The state Department of Labor and Industries has announced that the minimum wage will increase to $9.32 an hour on January 1, 2014. Calculations to the state's minimum wage is done every year by L&I as required by Initiative 688. The 13 cent increase reflects a 1.455 percent increase in the Consumer Price Index for Urban Wage Earners and Clerical workers over the last year. The state minimum wage applies to workers in both ag and non-ag jobs, although workers ages 14 and 15 may be paid 85% of the minimum wage.
Washington State Director of Agriculture, Bud Hover, comments on why getting a farm bill passed is paramount for Washington state.

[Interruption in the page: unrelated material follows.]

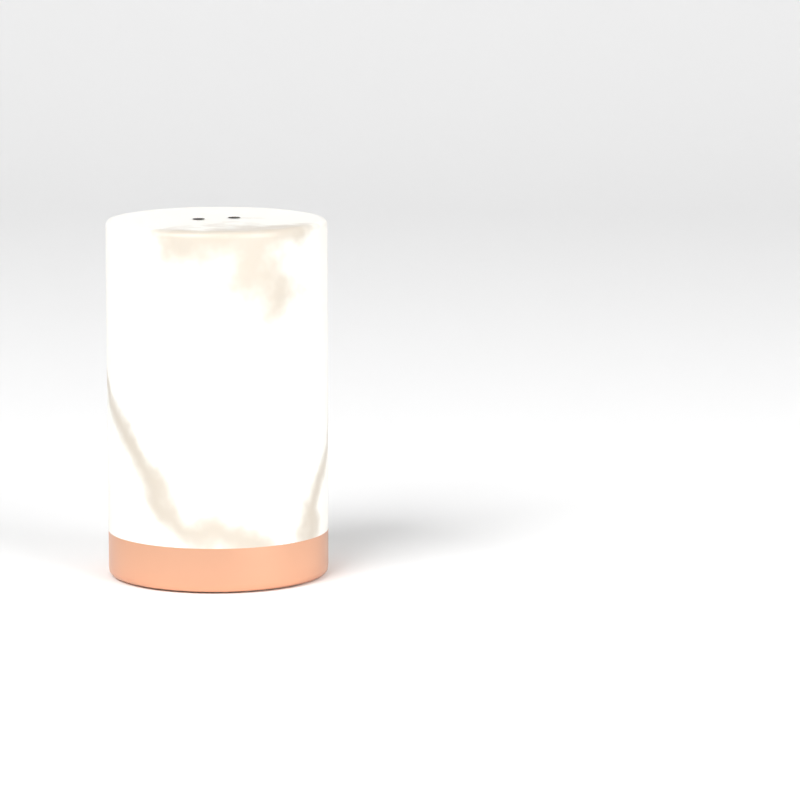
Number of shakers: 1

HOVER: For our state it's important because there are certain funding through the MAP program for the Specialty Crop Block Grants and some different things that provide funding for a lot of the different crops that we grow. Obviously, we have a strong presence in the wheat market and what not too, and obviously those commodities tend to be wrapped up in the farm bill, but people don't realize that all of the other - our specialty crops and stuff - that funding is key to keeping these markets and continuing to build market share in some of these export markets is really critical for us.
More than $15 billion in food and agricultural products were exported through Washington ports in 2011.
That's Washington Ag Today.
I'm Lacy Gray on the Ag Information Network.